DE LA PENA: She's beautiful and she's talented but she can't figure out why the thing that most every girl wants isn't happening for her, and that's marriage.
GELLERMAN: “Woe is the woman who doesn’t gargle with Listerine,” says Carolyn de la Pena, an assistant professor of American Studies at the University of California-Davis. At least that was the message in a 1932 magazine ad for the mouthwash that revolutionized the industry.
DE LA PENA: There’s a woman. She looks about 20 and she’s peering questioningly into her mirror. There's simply something people won't tell you, and that's the insidious thing of halitosis. And if you don't have the right product – in this case Listerine – then you're going to find yourself at that moment that makes or breaks a young woman's life and it's not going to go well for you.
GELLERMAN: De la Pena says 80 years ago, the Lambert Pharmaceutical Company hit upon its winning concept. Tell stories of people with social problems – people who can't hold jobs or find mates – because they suffer the horrors of halitosis. She says before the 1920’s, ads were positive and upbeat, focusing on how well a product worked or the good name of the manufacturer. But the Listerine bad breath campaign broke new ground because it was the first to play on social fears.
DE LA PENA: By the 1920s, you have people living in these urban environments, the growth of large corporations and the rise of early suburbs, and people finding themselves in spaces where they're tremendously insecure and unaware of the proper social codes.
They talk about halitosis. They create this term, which was a term that was from old medical dictionaries that was not in use. They're actually constructing what good breath is by telling you that your breath should smell like medicine. And two people next to you at the office now smell like medicine and you don't, so get modern.

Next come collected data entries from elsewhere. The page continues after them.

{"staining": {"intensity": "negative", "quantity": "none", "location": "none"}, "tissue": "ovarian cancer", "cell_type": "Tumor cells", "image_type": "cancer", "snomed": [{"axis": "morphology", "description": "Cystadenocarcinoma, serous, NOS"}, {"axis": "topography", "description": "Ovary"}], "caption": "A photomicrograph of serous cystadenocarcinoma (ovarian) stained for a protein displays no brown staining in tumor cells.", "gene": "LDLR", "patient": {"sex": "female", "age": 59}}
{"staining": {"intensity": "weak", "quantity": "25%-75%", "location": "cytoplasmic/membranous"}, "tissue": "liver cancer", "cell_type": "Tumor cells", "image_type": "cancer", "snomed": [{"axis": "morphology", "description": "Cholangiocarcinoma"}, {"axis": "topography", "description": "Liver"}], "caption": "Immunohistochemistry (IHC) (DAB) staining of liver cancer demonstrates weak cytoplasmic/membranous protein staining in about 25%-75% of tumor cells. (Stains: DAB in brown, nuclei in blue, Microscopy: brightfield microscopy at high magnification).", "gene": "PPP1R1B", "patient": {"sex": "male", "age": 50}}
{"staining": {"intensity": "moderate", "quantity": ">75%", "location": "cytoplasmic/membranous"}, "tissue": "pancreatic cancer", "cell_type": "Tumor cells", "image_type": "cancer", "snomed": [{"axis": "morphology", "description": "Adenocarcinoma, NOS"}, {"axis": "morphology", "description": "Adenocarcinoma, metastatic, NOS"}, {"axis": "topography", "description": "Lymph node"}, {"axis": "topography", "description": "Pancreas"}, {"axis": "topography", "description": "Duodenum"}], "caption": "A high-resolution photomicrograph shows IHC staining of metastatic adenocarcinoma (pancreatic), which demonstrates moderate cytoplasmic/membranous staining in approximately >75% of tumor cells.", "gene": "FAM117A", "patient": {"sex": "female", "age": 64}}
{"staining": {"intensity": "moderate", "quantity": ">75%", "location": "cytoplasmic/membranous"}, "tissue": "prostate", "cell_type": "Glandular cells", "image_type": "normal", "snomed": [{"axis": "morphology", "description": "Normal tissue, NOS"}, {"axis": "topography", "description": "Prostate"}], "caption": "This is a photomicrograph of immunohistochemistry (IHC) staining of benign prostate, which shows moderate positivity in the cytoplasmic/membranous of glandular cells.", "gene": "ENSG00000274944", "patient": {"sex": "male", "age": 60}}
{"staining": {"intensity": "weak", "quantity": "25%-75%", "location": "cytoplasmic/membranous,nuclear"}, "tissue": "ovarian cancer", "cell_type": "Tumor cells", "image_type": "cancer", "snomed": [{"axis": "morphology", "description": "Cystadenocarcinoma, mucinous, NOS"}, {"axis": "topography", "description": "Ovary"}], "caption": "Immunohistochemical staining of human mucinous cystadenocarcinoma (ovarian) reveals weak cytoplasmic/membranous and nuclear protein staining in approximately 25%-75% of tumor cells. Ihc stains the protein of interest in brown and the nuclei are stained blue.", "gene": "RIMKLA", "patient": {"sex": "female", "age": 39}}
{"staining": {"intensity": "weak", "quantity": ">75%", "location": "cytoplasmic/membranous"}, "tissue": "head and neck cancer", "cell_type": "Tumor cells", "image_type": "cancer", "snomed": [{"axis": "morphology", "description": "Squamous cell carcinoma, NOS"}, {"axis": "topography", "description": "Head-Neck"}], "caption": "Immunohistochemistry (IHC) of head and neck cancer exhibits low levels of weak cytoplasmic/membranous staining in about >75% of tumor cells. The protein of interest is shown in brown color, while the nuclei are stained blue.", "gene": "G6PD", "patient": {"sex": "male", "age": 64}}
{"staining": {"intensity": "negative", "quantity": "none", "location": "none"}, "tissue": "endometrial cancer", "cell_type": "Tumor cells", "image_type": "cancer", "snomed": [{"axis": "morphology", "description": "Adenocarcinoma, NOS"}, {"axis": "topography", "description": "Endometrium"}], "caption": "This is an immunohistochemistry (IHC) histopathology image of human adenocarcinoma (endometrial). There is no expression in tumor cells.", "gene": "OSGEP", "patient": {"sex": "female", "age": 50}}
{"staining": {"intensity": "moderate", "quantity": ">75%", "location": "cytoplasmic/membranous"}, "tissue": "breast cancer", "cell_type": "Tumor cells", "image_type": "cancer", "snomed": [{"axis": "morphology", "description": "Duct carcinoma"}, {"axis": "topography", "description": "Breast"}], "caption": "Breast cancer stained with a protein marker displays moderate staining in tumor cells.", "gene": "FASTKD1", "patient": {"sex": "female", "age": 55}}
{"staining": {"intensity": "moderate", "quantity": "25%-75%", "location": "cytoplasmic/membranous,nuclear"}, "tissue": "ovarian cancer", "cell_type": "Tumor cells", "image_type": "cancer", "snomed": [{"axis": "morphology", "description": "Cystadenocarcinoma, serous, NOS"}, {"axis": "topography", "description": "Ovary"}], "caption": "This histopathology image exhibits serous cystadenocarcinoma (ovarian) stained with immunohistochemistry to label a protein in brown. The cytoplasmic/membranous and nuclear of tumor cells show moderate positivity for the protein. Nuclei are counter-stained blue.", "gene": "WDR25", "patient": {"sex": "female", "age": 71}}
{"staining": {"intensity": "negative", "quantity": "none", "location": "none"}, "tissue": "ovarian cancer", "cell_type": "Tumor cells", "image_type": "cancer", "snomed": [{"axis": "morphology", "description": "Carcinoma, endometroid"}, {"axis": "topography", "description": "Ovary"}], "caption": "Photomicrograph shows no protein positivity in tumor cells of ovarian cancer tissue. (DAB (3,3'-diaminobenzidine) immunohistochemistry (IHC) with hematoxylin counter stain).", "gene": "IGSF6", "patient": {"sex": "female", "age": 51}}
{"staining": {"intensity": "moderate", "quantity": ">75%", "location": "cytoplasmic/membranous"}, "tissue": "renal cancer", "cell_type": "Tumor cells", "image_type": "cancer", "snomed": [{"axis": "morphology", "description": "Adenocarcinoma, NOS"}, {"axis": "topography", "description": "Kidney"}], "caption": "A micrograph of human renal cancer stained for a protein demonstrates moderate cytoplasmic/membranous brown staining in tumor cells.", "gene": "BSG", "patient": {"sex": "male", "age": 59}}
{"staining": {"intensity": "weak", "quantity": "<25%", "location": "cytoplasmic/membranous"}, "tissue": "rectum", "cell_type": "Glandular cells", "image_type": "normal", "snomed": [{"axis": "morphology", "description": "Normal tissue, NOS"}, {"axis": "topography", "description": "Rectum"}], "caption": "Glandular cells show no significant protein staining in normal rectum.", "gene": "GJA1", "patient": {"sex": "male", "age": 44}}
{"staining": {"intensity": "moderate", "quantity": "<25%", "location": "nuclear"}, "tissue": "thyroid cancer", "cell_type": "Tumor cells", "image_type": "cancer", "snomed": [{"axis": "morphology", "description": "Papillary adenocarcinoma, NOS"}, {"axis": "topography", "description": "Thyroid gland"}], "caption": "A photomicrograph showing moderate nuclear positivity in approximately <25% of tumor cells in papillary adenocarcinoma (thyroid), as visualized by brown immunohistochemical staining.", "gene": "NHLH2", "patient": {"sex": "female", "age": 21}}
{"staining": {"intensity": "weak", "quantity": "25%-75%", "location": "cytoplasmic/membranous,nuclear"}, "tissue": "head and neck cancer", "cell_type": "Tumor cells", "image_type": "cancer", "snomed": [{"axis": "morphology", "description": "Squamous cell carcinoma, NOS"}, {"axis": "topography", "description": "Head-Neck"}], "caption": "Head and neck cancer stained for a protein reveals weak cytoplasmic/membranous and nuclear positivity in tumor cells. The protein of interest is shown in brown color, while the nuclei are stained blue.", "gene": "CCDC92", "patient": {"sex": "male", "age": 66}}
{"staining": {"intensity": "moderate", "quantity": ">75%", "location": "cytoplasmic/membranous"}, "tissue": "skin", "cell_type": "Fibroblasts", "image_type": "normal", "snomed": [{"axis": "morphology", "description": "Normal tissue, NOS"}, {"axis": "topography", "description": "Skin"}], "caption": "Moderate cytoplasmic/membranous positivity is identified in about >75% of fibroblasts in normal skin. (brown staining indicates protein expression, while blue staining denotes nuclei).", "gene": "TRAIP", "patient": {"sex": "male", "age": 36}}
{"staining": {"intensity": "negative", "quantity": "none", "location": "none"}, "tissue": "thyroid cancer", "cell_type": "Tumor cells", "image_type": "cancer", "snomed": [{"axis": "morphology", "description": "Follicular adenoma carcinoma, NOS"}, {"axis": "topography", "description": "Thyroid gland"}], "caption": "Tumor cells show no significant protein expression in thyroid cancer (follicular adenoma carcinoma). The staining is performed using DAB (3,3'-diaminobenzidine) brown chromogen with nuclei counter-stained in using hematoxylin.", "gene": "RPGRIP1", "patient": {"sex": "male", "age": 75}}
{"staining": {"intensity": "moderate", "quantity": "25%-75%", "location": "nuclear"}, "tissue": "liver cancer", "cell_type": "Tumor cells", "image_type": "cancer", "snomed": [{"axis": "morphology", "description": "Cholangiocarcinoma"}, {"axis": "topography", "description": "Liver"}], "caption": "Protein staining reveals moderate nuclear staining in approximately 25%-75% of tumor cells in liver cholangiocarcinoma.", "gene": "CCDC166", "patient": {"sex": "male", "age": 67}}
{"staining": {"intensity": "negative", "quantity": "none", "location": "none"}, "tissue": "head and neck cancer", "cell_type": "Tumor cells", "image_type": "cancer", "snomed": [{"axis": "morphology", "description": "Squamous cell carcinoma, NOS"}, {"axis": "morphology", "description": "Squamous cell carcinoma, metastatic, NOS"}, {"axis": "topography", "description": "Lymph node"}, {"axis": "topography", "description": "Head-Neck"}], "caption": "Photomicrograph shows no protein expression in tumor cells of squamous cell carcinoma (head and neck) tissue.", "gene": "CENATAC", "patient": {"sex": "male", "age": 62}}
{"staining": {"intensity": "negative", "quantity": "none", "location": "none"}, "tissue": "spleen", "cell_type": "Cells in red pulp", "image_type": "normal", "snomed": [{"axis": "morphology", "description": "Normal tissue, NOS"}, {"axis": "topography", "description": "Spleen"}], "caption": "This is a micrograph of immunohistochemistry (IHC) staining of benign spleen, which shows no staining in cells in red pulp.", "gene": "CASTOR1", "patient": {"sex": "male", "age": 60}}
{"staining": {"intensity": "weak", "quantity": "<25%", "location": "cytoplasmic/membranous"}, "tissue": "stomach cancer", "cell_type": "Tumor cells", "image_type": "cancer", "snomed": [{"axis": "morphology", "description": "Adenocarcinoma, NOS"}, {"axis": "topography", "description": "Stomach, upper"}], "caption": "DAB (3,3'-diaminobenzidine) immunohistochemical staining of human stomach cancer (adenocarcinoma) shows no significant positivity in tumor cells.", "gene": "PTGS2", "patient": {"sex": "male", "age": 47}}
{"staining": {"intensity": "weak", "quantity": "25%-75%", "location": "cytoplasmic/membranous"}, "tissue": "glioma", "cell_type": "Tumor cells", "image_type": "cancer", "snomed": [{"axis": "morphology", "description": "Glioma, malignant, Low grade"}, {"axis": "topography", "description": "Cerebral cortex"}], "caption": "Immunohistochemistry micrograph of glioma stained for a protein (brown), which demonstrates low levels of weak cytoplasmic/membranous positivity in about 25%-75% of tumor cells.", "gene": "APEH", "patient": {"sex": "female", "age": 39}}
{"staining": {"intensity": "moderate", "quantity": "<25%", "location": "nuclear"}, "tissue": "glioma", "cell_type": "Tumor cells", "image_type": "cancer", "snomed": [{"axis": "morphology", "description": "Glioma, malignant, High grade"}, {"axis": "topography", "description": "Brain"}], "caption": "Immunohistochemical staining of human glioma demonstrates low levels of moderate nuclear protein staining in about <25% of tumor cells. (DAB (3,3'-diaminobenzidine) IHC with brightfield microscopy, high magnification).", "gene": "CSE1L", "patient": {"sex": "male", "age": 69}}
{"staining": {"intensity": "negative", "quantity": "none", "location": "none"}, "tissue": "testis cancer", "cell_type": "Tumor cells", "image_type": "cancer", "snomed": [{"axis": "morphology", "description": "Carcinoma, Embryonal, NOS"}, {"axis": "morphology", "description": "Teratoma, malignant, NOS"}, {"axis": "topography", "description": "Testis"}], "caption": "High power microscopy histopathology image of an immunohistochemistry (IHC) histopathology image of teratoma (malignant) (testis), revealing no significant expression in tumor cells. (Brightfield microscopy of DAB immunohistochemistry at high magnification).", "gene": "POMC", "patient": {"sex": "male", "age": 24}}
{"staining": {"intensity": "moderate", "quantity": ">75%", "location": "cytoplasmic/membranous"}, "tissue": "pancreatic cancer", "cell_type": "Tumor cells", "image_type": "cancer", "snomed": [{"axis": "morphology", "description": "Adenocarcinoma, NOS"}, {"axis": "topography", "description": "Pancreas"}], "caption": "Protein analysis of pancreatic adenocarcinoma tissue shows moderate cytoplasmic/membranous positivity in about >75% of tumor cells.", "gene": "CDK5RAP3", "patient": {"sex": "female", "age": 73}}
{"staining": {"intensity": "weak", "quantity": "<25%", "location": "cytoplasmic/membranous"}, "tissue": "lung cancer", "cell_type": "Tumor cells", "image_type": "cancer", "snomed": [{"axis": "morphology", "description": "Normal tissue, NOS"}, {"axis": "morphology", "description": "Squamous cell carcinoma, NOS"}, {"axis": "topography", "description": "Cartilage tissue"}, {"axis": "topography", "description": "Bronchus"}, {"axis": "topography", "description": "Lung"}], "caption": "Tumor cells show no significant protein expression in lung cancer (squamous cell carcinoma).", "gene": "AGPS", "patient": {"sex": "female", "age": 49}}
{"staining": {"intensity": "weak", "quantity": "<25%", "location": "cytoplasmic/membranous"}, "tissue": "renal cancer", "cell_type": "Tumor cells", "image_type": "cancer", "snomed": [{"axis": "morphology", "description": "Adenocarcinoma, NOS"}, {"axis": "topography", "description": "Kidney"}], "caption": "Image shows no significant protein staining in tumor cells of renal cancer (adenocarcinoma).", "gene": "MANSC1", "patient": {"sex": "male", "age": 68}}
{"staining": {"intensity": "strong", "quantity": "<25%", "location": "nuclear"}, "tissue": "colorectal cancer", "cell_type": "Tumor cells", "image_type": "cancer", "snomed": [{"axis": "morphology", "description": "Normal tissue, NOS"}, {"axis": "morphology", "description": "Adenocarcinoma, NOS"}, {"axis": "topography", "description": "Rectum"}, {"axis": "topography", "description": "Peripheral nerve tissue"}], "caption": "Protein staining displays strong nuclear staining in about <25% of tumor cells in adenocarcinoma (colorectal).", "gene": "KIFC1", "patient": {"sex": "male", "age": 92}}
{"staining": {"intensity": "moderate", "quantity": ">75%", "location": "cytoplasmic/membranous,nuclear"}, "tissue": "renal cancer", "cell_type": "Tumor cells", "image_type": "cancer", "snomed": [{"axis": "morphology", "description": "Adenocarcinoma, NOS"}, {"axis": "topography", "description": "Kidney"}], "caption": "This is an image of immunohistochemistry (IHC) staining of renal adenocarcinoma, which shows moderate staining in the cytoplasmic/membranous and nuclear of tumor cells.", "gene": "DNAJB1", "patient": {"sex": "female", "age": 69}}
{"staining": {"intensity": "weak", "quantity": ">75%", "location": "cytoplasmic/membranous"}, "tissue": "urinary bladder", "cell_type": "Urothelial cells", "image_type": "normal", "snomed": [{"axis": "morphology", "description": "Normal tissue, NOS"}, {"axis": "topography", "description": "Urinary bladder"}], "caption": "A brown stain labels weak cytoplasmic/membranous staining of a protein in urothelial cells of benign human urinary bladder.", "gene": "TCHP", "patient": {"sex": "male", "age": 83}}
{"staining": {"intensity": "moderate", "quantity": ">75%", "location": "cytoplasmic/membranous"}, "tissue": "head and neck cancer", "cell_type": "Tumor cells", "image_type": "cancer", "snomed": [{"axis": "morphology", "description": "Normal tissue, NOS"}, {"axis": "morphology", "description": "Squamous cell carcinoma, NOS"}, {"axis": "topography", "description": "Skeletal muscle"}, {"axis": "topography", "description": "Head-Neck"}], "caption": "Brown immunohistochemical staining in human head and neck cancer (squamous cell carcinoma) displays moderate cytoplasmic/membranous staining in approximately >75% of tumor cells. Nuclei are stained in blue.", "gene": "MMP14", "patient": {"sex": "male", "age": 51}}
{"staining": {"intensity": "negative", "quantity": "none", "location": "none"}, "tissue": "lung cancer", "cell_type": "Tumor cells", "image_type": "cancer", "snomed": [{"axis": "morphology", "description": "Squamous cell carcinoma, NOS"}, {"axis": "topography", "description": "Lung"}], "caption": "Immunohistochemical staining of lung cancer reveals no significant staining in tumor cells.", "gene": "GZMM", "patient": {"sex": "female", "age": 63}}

When I look at things like Listerine pocket packs now I see something that's very similar. It's a way of feeling in control by having a way you're allowed to present your best self to everyone even on a minute's notice. Right? We can sit down with the boss after a big pasta dish and we can still feel like everything's going to go my way because I'm not giving off anything that says “hey, I'm not in control.”
GELLERMAN: The 1920s Listerine campaign worked so well that profits of the Lambert Pharmaceutical Company increased 40 fold in just seven years. Talk about the sweet smell of success. And for this week, that’s the Living on Earth Almanac.